W sytuacji wydzielania wspólnego zasobu roboczego zawierającego repozytorium plików (a co za tym idzie: zawartych w nim danych osobowych) i udostępnienia go pracownikom w sieci lokalnej i zdalnie, wydaje się jasne, że powinny zostać przeprowadzone testy dotyczące zastosowanych środków bezpieczeństwa zarówno przed, jak i po udostępnieniu tych danych w nowej lokalizacji. Ich prawidłowe przeprowadzenie pozwoliłyby na wykrycie powstałego błędu, tj. udostępnienia niezabezpieczonego przed dostępem osób nieuprawnionych zasobu również w niewłaściwej lokalizacji, co było bezpośrednią przyczyną zaistnienia naruszenia ochrony danych osobowych.

Obowiązek przeprowadzenia tego typu testów, zgodnie z art. 32 ust. 1 lit. d) rozporządzenia 2016/679, spoczywa zarówno na podmiocie przetwarzającym, jak i administratorze danych.

  • Po wdrożeniu rozwiązania powinna zostać przeprowadzana weryfikacja jego prawidłowości.

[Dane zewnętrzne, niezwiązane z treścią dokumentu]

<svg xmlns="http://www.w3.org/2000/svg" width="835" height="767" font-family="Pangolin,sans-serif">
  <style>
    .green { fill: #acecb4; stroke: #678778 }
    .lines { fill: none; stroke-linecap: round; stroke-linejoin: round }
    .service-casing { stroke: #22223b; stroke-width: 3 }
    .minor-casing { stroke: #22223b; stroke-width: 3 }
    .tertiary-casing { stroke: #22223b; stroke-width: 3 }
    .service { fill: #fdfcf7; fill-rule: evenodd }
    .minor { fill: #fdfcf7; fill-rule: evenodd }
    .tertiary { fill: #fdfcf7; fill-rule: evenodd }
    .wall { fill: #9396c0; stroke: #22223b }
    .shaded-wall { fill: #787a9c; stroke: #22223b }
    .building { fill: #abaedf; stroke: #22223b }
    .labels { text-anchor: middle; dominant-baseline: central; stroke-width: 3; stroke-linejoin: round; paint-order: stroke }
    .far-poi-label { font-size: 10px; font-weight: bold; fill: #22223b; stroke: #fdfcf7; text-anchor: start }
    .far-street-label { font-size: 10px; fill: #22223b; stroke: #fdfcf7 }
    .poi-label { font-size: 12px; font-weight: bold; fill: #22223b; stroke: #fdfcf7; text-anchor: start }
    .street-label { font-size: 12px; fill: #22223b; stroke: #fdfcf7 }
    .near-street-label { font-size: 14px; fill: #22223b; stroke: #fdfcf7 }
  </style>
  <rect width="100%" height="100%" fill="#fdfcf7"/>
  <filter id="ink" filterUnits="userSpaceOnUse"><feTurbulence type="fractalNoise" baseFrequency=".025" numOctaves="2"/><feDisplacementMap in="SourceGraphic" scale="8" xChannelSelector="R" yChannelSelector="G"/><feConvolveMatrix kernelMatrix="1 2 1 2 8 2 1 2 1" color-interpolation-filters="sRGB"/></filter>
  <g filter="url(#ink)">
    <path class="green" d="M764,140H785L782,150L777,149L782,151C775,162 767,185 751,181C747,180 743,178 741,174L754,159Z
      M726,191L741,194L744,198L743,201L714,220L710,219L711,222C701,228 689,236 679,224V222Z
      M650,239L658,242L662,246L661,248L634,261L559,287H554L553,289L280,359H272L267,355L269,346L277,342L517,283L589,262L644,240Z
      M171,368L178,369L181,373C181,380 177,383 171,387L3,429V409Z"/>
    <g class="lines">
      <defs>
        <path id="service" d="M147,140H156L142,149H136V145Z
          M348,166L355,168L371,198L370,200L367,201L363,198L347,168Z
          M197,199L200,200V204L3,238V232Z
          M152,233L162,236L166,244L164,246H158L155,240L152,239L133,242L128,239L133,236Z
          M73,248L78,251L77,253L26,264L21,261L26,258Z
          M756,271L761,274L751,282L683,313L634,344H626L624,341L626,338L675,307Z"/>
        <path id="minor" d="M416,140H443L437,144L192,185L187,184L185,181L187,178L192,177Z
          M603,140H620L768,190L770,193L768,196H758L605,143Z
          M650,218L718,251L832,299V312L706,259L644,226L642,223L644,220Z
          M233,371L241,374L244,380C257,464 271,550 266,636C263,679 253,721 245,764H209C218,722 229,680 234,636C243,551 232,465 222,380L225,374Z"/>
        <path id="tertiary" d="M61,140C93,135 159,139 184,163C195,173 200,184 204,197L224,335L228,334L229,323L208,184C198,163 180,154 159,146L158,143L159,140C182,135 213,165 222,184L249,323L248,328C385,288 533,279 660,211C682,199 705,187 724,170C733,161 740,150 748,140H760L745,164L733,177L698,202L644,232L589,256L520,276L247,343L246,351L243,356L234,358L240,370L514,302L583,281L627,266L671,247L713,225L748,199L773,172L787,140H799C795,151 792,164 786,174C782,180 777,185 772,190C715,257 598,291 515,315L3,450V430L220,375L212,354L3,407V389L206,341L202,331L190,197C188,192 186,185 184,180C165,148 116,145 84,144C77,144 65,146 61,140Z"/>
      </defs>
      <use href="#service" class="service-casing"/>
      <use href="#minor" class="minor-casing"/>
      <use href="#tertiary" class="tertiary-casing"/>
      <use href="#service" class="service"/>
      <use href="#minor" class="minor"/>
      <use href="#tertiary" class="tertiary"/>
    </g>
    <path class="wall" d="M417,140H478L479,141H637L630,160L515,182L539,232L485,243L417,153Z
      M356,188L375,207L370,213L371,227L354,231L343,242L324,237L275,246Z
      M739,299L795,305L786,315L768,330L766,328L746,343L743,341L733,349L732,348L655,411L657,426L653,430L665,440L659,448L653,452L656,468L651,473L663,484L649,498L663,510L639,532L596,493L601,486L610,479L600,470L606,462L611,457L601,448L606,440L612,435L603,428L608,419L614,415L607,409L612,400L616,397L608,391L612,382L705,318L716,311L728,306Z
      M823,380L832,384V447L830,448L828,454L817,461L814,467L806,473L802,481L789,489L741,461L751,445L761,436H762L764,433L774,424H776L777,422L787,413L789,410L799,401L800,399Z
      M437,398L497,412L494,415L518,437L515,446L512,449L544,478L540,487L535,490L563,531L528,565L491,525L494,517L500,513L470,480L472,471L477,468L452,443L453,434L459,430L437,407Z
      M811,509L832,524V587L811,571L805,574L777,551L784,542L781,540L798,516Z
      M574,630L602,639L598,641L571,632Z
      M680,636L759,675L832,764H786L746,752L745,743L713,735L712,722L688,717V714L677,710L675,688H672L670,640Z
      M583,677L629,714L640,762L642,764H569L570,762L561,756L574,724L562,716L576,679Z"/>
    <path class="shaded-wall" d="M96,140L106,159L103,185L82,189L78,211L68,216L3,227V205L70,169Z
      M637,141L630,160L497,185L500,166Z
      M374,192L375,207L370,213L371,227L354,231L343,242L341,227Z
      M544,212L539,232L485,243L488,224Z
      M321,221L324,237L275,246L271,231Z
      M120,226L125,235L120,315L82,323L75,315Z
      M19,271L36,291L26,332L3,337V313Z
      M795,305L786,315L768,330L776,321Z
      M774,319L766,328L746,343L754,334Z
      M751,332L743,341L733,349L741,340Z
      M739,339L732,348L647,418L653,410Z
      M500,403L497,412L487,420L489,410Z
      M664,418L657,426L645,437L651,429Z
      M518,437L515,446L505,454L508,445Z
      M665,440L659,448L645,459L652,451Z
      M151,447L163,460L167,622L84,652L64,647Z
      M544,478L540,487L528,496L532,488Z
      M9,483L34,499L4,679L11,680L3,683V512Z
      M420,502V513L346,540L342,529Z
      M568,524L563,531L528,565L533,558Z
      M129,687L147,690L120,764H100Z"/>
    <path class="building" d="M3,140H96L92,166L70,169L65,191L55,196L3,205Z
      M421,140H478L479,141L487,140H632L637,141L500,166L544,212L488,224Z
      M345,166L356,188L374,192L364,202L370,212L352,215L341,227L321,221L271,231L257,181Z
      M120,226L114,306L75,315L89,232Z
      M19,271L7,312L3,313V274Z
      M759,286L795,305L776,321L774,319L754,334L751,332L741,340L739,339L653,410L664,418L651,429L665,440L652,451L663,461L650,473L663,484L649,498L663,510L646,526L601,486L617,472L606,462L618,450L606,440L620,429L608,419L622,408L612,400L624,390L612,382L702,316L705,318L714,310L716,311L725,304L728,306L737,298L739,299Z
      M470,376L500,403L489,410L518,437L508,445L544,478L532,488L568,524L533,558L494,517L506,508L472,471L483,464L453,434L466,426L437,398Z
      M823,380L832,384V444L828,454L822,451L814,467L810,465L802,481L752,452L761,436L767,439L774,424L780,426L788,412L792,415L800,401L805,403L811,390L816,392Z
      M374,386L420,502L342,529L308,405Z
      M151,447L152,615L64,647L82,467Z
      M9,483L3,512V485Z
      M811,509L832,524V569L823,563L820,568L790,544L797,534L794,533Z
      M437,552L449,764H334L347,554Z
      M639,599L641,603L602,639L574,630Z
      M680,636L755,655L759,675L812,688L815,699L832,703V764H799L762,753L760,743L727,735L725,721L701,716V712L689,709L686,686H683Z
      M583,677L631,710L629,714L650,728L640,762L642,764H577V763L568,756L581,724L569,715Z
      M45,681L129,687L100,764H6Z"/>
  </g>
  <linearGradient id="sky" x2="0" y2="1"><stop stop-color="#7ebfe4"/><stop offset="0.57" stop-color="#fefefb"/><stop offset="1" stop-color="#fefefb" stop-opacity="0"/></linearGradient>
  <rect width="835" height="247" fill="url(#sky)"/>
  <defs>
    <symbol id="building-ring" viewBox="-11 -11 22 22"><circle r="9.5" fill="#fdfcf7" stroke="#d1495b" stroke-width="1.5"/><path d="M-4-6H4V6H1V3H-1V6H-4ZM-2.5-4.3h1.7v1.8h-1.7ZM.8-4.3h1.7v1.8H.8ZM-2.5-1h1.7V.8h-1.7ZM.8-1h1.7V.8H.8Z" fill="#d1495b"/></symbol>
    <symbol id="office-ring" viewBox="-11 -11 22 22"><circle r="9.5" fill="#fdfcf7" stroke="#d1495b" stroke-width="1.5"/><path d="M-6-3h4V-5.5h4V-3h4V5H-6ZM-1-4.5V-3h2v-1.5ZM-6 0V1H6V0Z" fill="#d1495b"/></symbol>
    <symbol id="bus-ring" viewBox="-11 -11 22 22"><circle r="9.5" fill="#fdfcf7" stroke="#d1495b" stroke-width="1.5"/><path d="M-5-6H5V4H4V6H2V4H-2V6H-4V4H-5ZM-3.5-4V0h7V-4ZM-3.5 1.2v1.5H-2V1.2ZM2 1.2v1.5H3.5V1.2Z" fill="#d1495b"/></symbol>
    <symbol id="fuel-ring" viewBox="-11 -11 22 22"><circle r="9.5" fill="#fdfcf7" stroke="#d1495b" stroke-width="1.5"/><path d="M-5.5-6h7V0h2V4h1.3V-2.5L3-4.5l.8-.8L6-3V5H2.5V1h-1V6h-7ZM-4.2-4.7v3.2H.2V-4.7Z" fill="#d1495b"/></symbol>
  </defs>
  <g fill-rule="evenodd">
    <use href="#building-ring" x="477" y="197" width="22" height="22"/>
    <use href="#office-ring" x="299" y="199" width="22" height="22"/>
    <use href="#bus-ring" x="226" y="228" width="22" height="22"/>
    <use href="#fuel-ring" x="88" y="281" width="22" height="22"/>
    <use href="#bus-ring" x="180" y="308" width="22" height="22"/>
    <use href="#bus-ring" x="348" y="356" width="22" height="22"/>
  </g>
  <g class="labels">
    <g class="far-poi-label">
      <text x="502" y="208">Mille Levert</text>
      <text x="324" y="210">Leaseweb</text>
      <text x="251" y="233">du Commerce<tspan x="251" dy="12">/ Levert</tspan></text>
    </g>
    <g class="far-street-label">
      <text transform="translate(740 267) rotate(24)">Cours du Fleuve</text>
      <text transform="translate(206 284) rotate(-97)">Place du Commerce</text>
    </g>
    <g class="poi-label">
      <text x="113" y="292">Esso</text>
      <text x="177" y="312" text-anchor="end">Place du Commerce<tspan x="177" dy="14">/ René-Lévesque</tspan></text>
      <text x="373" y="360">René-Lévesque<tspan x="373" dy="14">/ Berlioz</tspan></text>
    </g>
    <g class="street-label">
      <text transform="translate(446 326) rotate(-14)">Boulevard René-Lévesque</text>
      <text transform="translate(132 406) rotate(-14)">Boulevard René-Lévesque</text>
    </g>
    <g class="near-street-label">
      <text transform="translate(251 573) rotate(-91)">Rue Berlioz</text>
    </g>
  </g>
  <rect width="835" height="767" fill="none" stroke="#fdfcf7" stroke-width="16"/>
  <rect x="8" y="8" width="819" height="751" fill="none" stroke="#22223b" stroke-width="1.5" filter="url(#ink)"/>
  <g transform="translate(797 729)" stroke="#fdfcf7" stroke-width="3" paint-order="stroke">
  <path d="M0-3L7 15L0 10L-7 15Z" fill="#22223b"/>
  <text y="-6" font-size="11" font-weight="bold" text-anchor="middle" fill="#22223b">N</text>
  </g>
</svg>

„Zarówno Administrator, jak i Podmiot Przetwarzający, powinni byli zweryfikować, czy dane osobowe zostały skutecznie udostępnione wyłącznie w zamierzonej lokalizacji, a także, czy są odpowiednio

zabezpieczone przed dostępem do nich osób nieuprawnionych. Dotychczasowa pozytywna współpraca nie może stanowić jedynej metody weryfikacji podmiotu przetwarzającego. Dotychczasowa, pozytywnie oceniana współpraca stanowić może jedynie punkt wyjścia przy dokonywaniu weryfikacji, czy podmiot przetwarzający zapewnia wystarczające gwarancje wdrożenia odpowiednich środków technicznych i organizacyjnych, by przetwarzanie spełniało wymogi rozporządzenia 2016/679 i chroniło prawa osób, których dane dotyczą. (…) długotrwała współpraca stron nie poparta okresowym, systematycznym przeprowadzaniem audytów bądź inspekcji nie gwarantuje, iż podmiot przetwarzający zrealizuje w sposób prawidłowy zadania wymagane przepisami prawa oraz wynikające z zawartej umowy powierzenia.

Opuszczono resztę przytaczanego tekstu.